The idea was that, due to the break in relations between the United States and Cuba, the composers would receive the moneys due them whenever relations between the two countries improved. As a result, the general public was not made aware of the tremendous amount of material by Cuban composers recorded by Fania artists.”

The collapse of RMM over unpaid royalties casts doubt on this argument, and hints at corruption similar to that experienced during Batista's regime.

Perspective: Ownership and Possession
There are two interesting definitions of ownership: 1) exclusive right of possession, 2) possession with the right to transfer possession to others. Both concern possession and the right to it.

If there ever was a word that describes salsa's genesis, it has got to be creolisation. Not hybridisation because it's too sterile a term; devoid of the racial, colourful, cultural connotations that “Creole” has.

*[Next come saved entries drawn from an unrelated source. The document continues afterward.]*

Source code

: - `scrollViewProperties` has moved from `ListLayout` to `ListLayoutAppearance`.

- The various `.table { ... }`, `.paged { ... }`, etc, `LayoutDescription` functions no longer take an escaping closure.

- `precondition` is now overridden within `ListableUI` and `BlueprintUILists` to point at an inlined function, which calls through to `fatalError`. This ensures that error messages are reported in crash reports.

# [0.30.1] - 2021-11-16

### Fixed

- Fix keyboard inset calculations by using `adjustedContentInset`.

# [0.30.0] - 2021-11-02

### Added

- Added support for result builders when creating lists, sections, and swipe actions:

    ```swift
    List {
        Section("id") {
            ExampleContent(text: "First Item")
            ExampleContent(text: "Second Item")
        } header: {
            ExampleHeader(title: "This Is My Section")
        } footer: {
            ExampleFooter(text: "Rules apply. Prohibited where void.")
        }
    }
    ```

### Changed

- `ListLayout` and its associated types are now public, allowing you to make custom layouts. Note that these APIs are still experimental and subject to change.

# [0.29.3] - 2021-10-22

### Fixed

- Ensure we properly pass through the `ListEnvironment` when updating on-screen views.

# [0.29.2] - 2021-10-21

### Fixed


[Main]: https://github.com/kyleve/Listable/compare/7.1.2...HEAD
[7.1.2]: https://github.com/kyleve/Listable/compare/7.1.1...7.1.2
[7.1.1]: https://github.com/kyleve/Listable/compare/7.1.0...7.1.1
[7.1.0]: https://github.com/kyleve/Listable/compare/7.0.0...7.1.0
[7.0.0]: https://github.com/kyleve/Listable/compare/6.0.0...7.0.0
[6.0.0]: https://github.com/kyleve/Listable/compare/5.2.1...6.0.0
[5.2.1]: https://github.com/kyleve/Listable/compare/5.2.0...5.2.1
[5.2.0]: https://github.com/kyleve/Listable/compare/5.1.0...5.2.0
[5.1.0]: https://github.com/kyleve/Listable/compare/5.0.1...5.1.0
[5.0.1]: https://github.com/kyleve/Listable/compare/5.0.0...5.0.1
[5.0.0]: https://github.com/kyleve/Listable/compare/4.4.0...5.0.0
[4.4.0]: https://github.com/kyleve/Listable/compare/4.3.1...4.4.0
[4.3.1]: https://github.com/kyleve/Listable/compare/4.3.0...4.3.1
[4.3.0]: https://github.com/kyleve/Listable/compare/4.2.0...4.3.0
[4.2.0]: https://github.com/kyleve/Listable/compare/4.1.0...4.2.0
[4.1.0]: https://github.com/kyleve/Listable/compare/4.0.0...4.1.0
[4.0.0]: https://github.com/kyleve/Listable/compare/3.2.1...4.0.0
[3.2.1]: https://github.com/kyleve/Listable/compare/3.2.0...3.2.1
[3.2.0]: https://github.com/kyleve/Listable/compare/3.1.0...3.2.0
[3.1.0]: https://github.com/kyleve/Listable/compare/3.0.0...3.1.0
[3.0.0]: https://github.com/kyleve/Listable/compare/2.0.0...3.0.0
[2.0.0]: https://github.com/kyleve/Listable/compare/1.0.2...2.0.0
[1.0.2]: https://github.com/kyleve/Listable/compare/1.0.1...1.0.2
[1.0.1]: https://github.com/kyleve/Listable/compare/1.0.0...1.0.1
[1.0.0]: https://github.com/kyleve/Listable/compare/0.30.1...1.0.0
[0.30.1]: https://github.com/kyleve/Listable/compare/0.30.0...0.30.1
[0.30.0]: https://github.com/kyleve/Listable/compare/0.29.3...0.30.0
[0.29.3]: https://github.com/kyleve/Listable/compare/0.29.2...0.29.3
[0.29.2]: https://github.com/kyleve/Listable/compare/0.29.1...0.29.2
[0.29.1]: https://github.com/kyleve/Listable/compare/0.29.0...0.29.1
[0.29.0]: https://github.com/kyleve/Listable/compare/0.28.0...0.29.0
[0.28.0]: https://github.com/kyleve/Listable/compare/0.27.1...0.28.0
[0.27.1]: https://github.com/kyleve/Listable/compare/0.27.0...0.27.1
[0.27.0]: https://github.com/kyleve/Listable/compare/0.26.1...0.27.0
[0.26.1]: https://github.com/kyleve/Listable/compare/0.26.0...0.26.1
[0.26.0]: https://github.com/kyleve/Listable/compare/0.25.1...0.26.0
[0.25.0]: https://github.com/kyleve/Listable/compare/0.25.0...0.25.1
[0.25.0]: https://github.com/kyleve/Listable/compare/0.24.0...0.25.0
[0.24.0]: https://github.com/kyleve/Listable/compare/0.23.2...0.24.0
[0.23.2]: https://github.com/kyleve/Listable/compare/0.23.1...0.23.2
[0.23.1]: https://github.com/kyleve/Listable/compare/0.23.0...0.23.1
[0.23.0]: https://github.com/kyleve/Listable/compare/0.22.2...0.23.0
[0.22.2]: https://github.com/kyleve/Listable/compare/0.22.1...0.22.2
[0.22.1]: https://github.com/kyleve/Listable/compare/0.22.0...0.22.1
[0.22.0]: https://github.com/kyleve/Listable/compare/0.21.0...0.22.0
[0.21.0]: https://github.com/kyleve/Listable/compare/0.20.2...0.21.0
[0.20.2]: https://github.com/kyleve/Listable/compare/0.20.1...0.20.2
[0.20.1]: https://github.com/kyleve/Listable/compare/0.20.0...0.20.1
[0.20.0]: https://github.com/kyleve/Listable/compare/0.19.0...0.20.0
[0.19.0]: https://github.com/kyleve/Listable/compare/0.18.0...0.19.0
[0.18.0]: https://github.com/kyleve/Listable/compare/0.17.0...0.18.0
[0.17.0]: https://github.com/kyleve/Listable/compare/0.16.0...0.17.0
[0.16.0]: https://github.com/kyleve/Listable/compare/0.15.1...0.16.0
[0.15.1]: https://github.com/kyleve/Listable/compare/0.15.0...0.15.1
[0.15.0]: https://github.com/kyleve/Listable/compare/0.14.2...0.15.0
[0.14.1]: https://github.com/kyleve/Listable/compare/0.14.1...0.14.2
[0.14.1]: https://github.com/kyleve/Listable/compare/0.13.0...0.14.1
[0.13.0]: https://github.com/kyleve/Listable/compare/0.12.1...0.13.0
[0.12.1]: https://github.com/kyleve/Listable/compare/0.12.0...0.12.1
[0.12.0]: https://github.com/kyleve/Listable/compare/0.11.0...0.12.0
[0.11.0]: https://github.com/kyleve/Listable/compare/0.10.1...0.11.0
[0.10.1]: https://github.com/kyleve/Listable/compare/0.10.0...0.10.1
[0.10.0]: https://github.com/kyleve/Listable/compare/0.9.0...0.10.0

Given the diversity of salsa's lineage, how can we consider that the Creole belongs to any particular group? If inclusion has been its heritage, what possible benefit to salsa could exclusive possession provide?

The transnationalisation, and local adaptation within each country compounds the issue further. If not now, then soon, salsa will no longer be perceived as “owned” by the Latin Americans. Salsa already means different things in different places - even though it remains the same word. There is a compelling case for saying that no one owns salsa, but at least we can all possess it - every single one of us.

At it's most fundamental level, if salsa is defined by the individual, how could we be sure that your definition of salsa was the same as mine? Instead of telling you what you should believe in, we would both have to try to understand all salsa could be. And if we chose to commit a good portion of our lives to that purpose, then perhaps some time into that pursuit, we would realise that salsa had come to own us instead.

To paraphrase an aboriginal saying: “How arrogant is the man who thinks that he can own that mountain, for it will still be there when he and his children are gone”.